Así pues, parece que cualquier
sociedad avanzada y civilizada debería eludir el conflicto darwinista entre izquierda y derecha teniendo muy
presente que los humanos, por el mero hecho de serlo, no podemos someter a
nuestros semejantes a la selección pura: hace siglos que la selección natural
no actúa en nuestra especie, porque hemos evolucionado para cooperar y
ayudarnos mutuamente. Nuestra supervivencia
global está condicionada por nuestra inteligencia y el modo como la
usemos; en nosotros no actúan las fuerzas brutas de la naturaleza, al menos en la
mayor parte de Occidente. Pero tampoco podemos olvidar que una sociedad sana exige
un cierto grado de competición y de selección: la igualdad lo debe ser sólo en
las oportunidades; luego los méritos individuales deben decidir el destino de
cada persona y su ubicación en el nicho social.
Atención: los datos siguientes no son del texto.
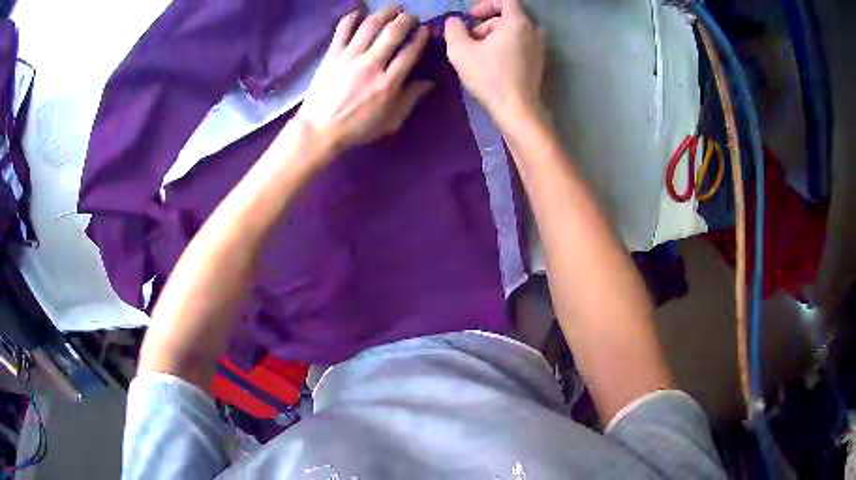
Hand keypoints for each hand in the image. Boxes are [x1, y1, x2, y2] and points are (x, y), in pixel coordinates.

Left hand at [297, 6, 432, 154]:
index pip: (411, 51)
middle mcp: (372, 64)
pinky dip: (352, 17)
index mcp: (389, 83)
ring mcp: (350, 56)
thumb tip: (429, 82)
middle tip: (411, 16)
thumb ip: (411, 99)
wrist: (319, 129)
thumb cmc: (357, 128)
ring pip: (371, 25)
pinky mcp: (332, 54)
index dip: (421, 37)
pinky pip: (343, 29)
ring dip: (385, 12)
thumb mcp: (391, 120)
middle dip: (407, 19)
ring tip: (393, 8)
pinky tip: (360, 11)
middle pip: (393, 32)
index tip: (425, 31)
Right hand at [444, 0, 544, 122]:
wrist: (517, 110)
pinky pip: (520, 44)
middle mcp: (533, 30)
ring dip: (493, 37)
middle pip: (507, 16)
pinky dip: (505, 47)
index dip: (485, 4)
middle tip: (469, 40)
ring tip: (478, 54)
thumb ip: (453, 29)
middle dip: (485, 25)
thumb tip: (455, 22)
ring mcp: (539, 47)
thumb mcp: (460, 50)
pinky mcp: (539, 61)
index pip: (504, 0)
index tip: (471, 17)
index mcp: (517, 22)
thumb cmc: (489, 77)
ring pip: (513, 31)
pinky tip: (493, 64)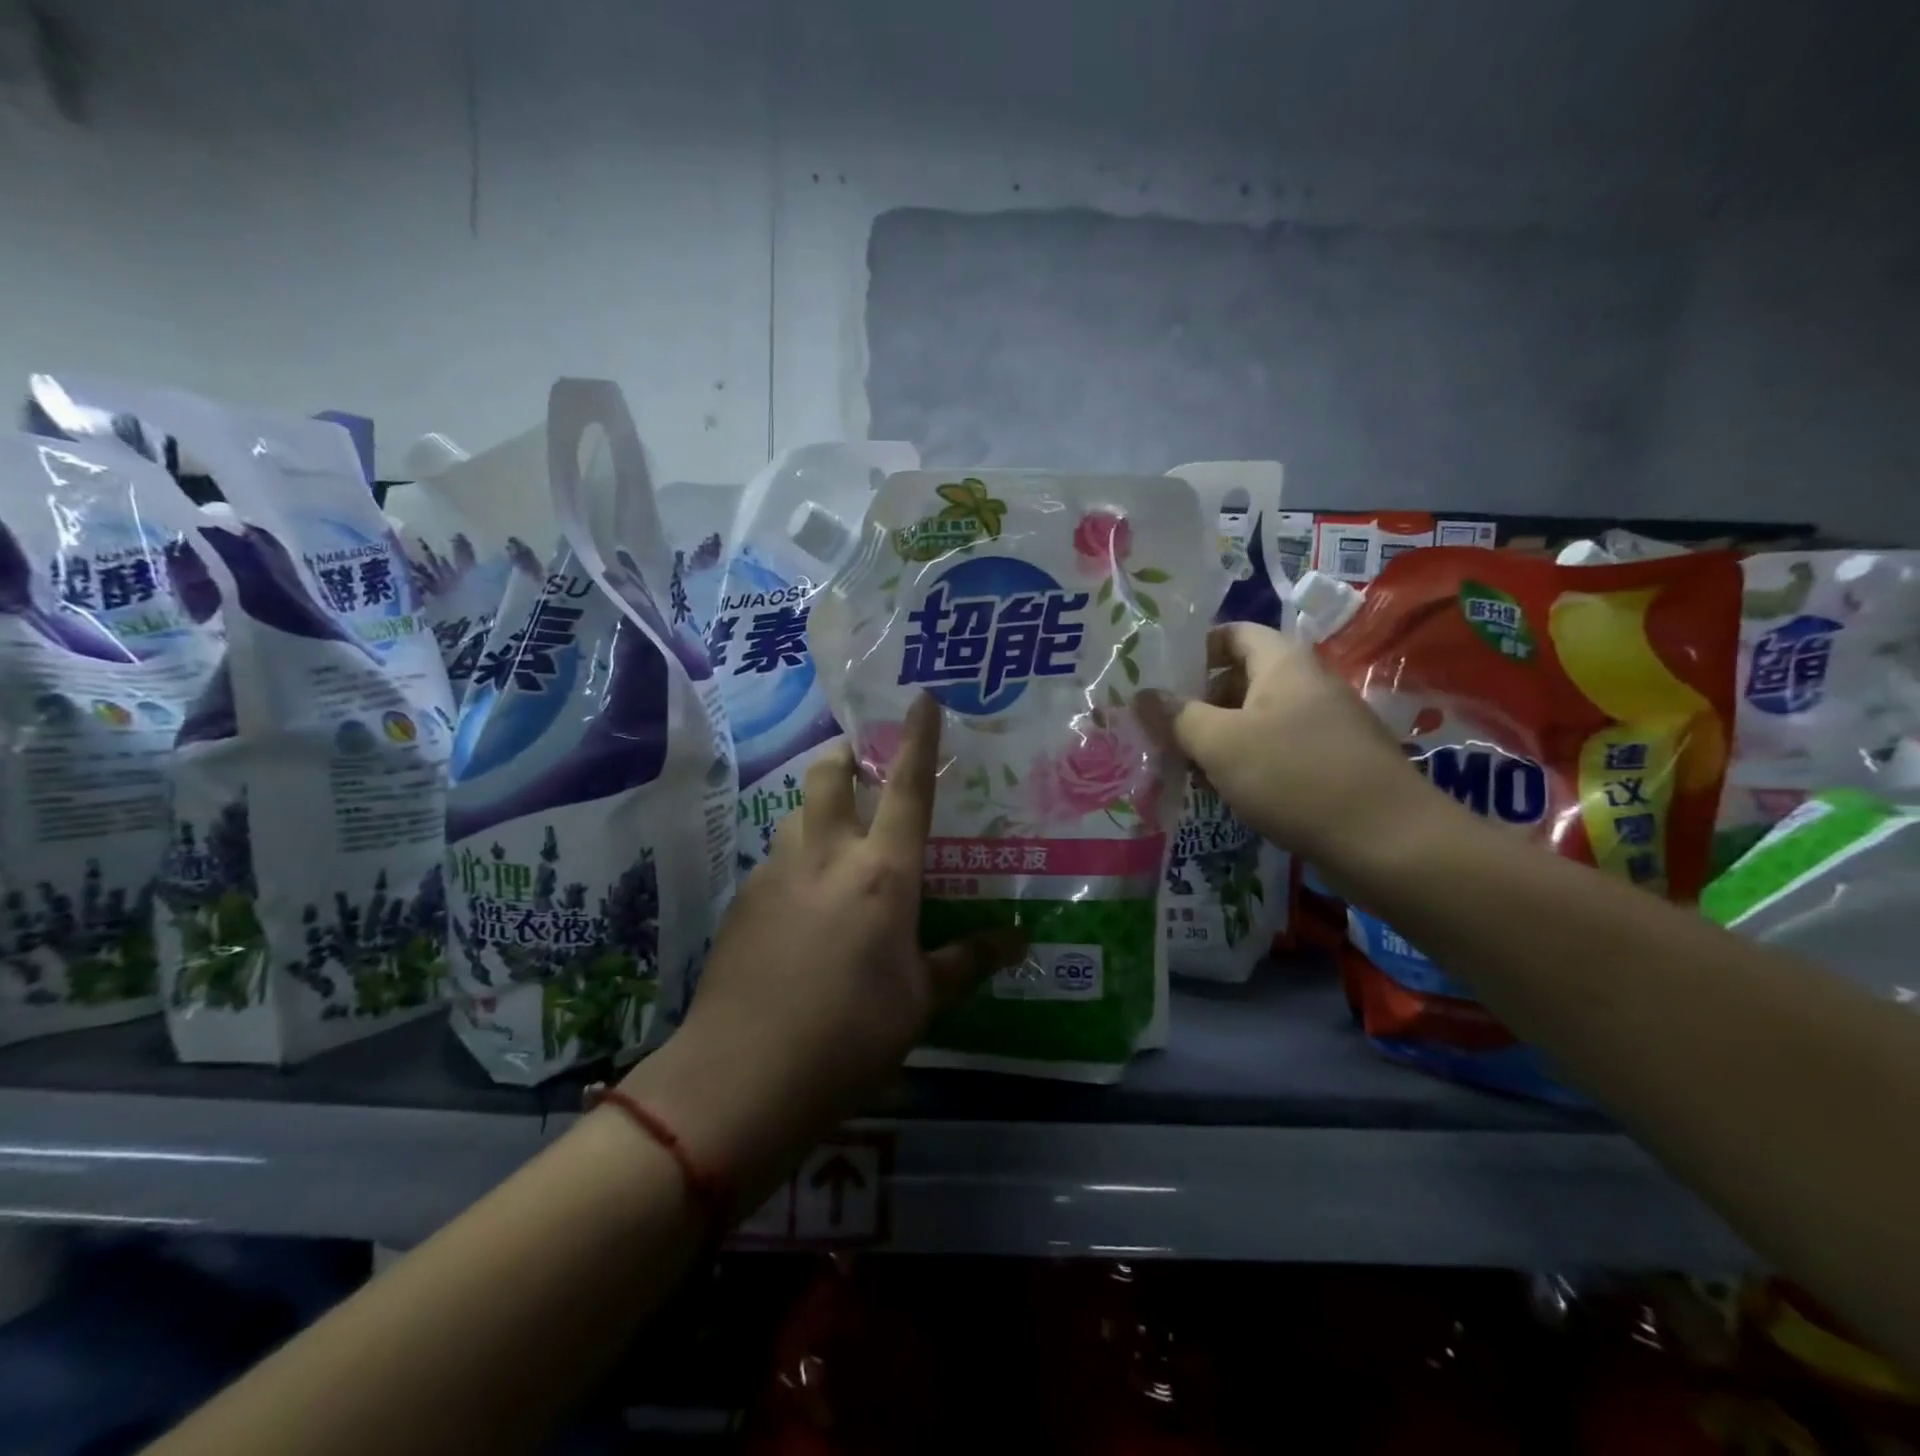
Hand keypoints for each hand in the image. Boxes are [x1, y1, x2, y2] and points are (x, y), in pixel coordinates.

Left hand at [623, 694, 1025, 1204]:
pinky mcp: (742, 902)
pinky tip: (804, 908)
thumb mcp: (919, 1002)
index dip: (917, 738)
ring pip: (796, 815)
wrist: (740, 1080)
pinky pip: (776, 860)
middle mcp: (826, 855)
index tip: (921, 698)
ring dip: (819, 811)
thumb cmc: (849, 1036)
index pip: (906, 788)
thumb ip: (967, 961)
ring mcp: (776, 874)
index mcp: (881, 873)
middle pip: (827, 775)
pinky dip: (796, 862)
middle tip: (861, 766)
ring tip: (838, 844)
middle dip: (843, 756)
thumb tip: (1019, 940)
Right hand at [1140, 622, 1434, 872]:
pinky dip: (1246, 763)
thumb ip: (1177, 716)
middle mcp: (1307, 685)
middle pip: (1241, 678)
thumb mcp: (1220, 743)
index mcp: (1284, 663)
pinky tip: (1224, 791)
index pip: (1233, 633)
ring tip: (1183, 765)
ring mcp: (1324, 725)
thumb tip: (1143, 695)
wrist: (1388, 843)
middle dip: (1198, 702)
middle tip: (1161, 730)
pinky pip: (1277, 750)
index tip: (1159, 678)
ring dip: (1218, 738)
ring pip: (1256, 719)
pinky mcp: (1332, 763)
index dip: (1194, 649)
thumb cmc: (1294, 777)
El estado debe corregir la
tendencia a la desigualdad, pero no a costa de complicar su propia subsistencia
futura mediante acciones que permitan o favorezcan el crecimiento de sectores
totalmente improductivos.
Izquierda y derecha deben modificar
los elementos ideológicos que priman o debilitan en exceso el darwinismo en
nuestra sociedad. La supresión de estos ingredientes es un imperativo para que
la acción política posterior se pueda centrar en las cambiantes estructuras de
la sociedad actual y dar respuestas sensatas, razonables y coherentes a los
problemas de nuestro tiempo.
Y tal vez así veamos el
nacimiento de una auténtica transversalidad política.